### DIRECTIONS
Identify all lines in the listing that include the word "параметры", and copy them out.

### DATASET EXTRACT

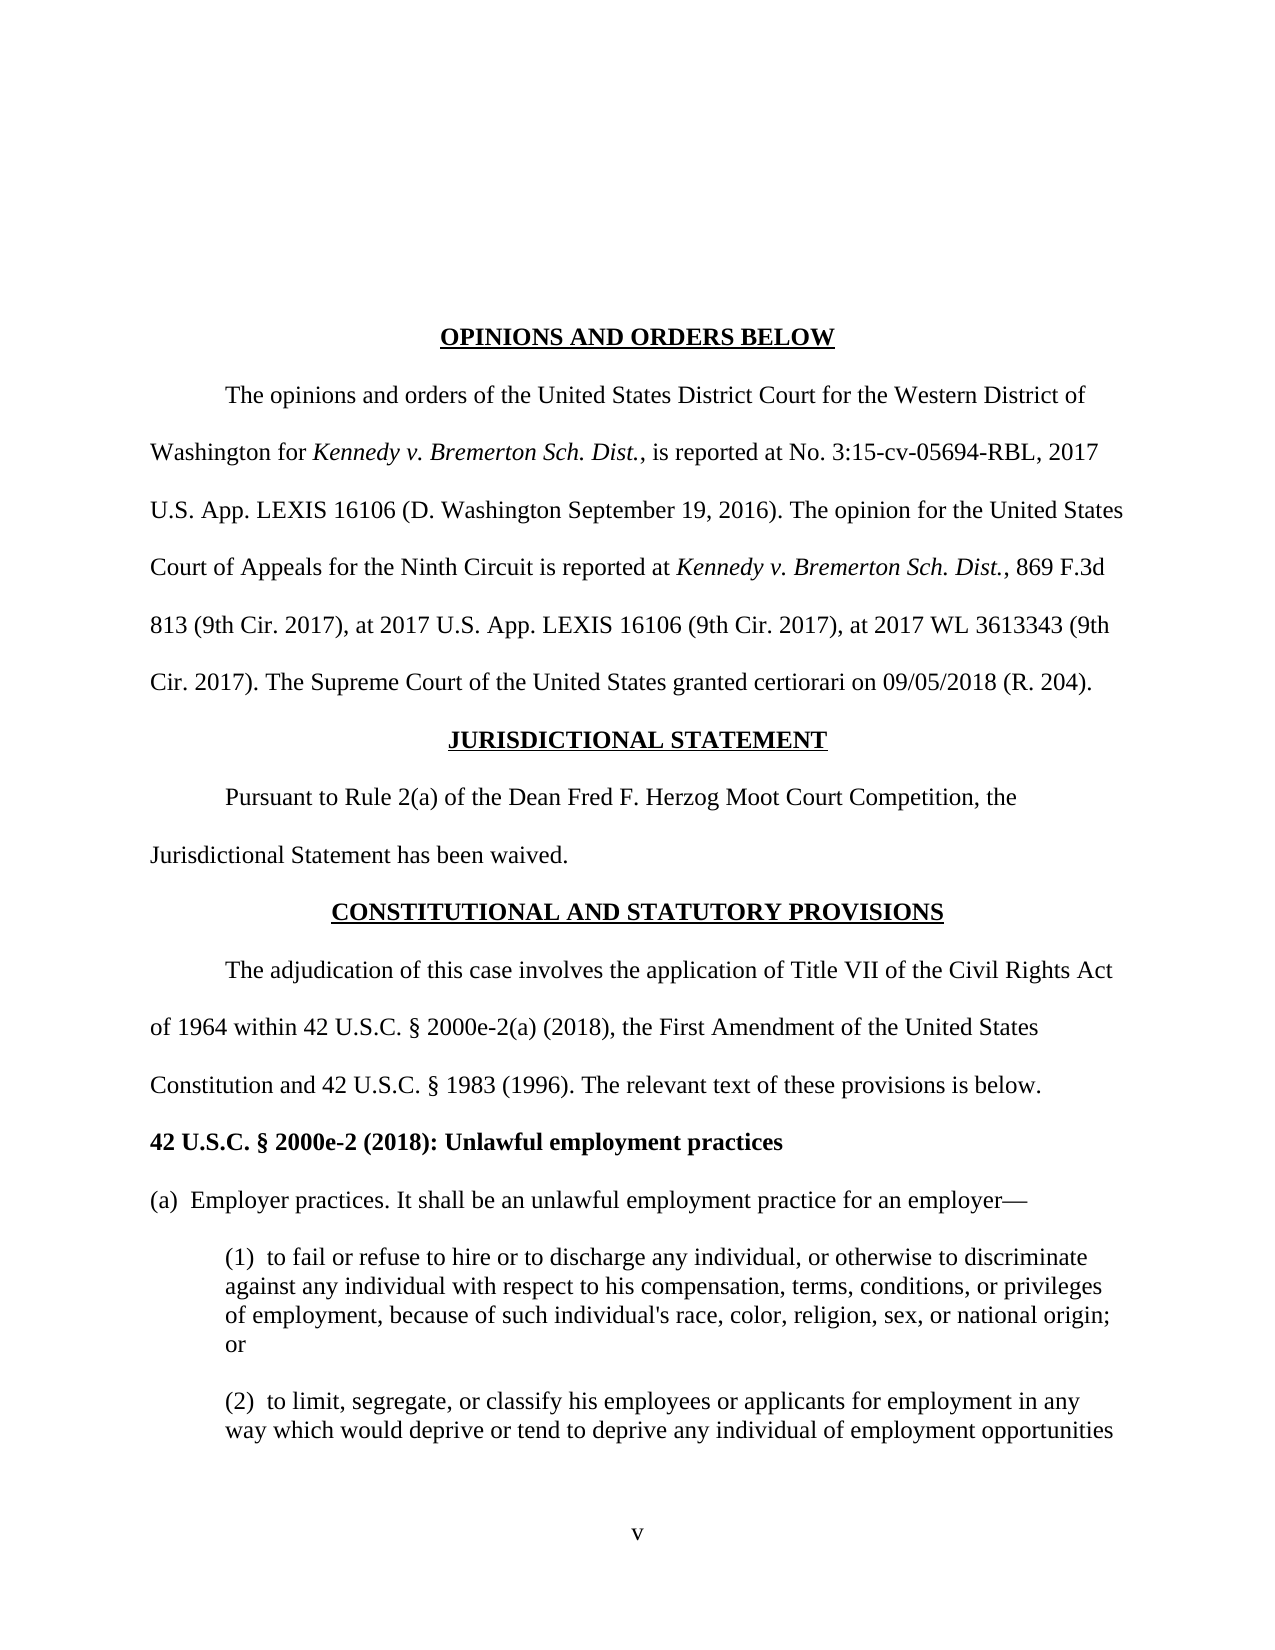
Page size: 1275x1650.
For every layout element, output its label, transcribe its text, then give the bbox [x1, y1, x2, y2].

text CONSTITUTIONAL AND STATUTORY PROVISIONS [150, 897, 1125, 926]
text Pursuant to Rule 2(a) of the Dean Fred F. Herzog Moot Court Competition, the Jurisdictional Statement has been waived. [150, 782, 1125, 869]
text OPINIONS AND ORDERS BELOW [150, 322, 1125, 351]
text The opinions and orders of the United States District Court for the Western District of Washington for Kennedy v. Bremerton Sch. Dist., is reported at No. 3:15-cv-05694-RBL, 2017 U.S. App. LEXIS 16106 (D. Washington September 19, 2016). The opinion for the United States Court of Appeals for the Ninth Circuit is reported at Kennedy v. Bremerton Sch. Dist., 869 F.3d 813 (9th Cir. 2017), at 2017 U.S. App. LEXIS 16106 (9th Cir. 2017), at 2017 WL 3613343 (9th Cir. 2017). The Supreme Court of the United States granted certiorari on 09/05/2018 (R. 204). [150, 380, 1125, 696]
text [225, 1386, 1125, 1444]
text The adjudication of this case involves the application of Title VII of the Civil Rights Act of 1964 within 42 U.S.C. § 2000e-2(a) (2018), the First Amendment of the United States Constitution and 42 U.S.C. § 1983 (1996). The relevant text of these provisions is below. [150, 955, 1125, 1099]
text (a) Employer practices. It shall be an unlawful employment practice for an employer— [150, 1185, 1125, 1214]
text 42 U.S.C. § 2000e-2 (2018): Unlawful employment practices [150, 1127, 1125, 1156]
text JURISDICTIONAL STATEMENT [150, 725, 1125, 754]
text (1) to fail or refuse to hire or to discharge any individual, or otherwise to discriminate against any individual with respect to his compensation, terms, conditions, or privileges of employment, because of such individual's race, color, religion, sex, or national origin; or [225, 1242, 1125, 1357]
...
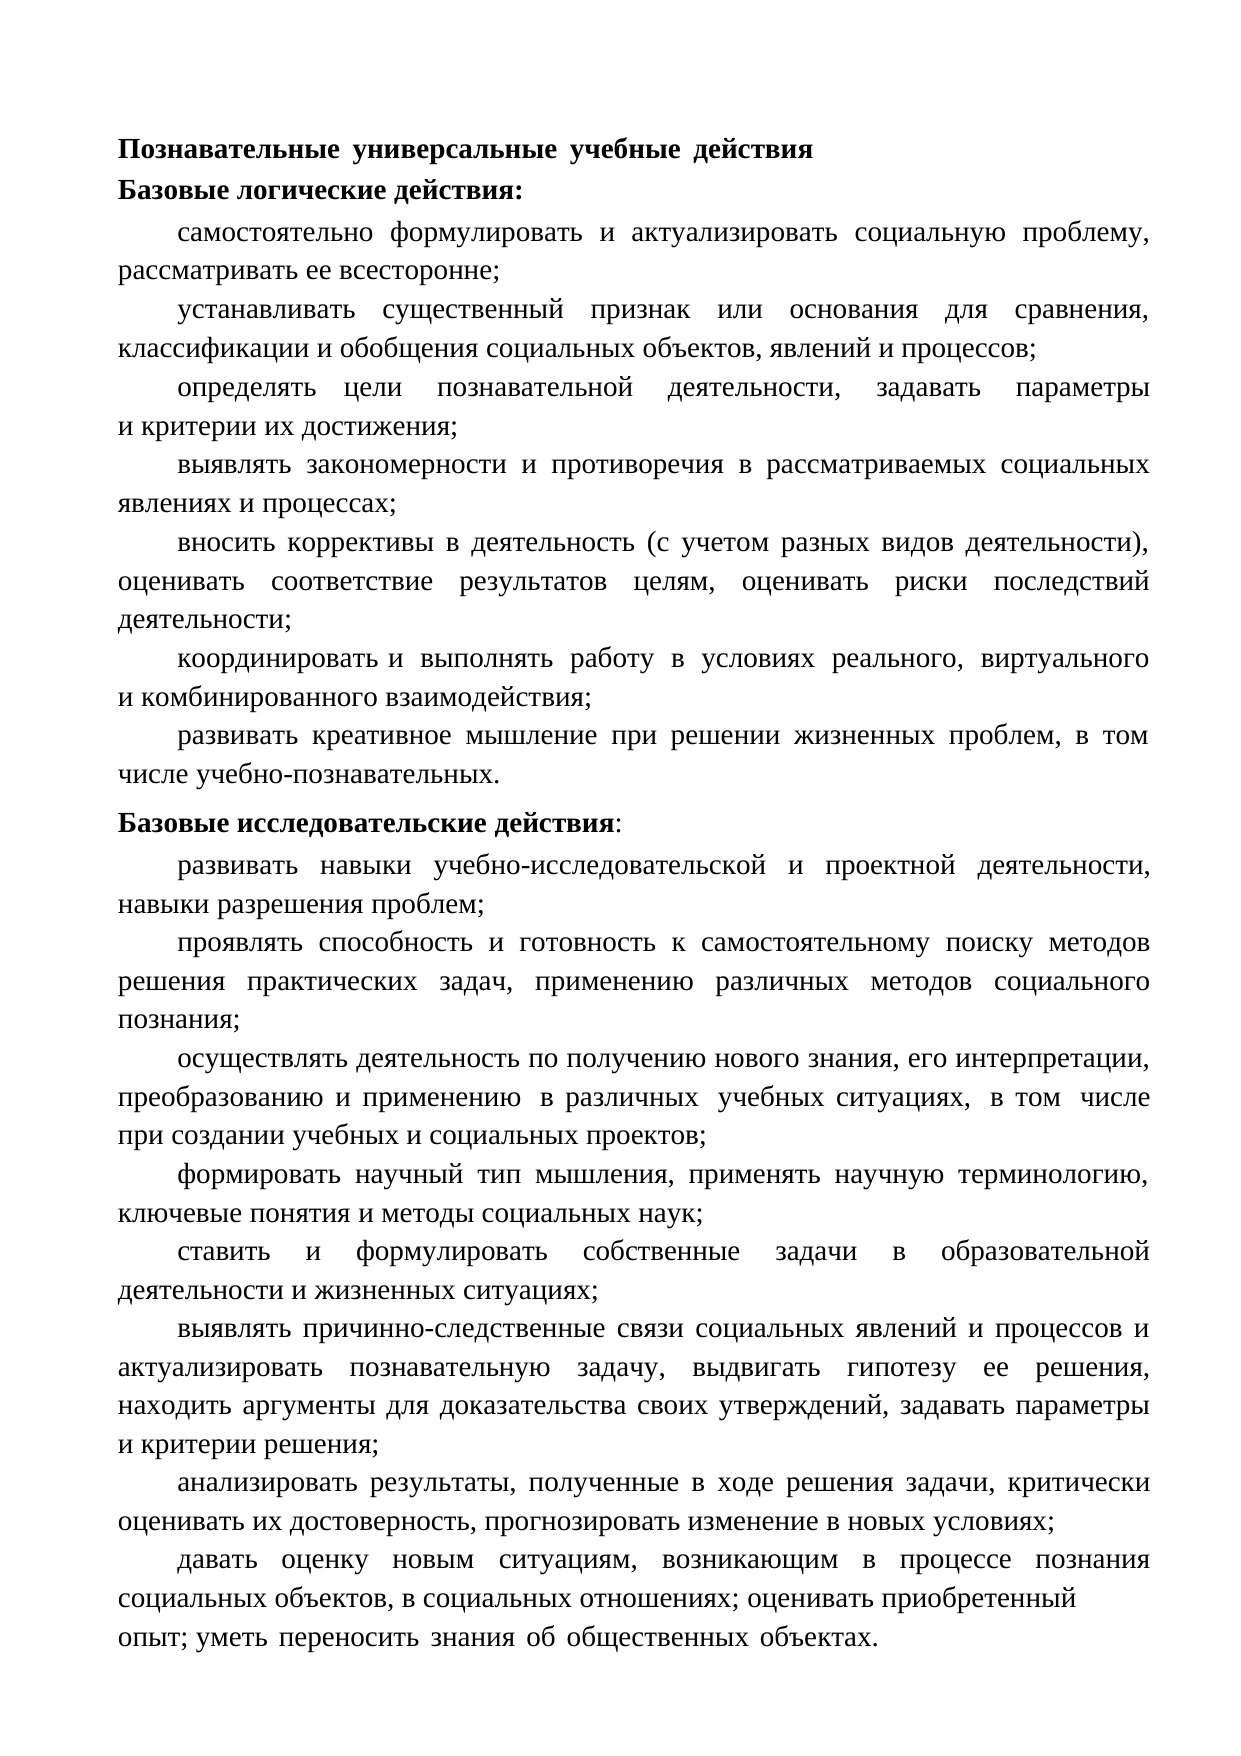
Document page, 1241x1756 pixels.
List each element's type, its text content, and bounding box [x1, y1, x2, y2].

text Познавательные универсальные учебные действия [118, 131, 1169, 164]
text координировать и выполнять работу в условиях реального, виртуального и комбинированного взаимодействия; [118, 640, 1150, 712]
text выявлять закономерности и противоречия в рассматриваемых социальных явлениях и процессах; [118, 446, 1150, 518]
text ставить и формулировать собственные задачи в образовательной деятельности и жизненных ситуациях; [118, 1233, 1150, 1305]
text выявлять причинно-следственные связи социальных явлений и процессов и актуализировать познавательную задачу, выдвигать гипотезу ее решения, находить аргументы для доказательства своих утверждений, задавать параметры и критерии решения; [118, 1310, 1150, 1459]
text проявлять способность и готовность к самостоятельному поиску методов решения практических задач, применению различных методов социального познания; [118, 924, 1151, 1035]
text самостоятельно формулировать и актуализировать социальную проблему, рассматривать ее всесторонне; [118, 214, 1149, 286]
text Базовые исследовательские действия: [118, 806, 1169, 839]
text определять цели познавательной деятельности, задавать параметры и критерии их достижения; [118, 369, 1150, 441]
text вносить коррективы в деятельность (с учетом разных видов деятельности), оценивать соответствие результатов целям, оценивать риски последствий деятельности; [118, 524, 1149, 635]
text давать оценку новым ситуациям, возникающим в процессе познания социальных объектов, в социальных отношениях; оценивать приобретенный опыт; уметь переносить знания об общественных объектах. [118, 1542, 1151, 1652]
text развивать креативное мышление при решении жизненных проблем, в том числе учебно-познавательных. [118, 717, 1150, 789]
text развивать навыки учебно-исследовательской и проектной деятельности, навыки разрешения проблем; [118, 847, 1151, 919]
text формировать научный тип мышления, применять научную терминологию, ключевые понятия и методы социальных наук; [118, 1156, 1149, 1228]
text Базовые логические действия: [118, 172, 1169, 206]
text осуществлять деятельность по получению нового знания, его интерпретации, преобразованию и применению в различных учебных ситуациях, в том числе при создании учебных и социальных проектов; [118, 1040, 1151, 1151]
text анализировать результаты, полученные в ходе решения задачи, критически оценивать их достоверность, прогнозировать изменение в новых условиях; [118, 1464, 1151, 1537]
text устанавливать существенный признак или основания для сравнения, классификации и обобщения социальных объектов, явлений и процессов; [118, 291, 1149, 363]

### SOLUTION
text выявлять причинно-следственные связи социальных явлений и процессов и актуализировать познавательную задачу, выдвигать гипотезу ее решения, находить аргументы для доказательства своих утверждений, задавать параметры и критерии решения; [118, 1310, 1150, 1459]
text определять цели познавательной деятельности, задавать параметры и критерии их достижения; [118, 369, 1150, 441]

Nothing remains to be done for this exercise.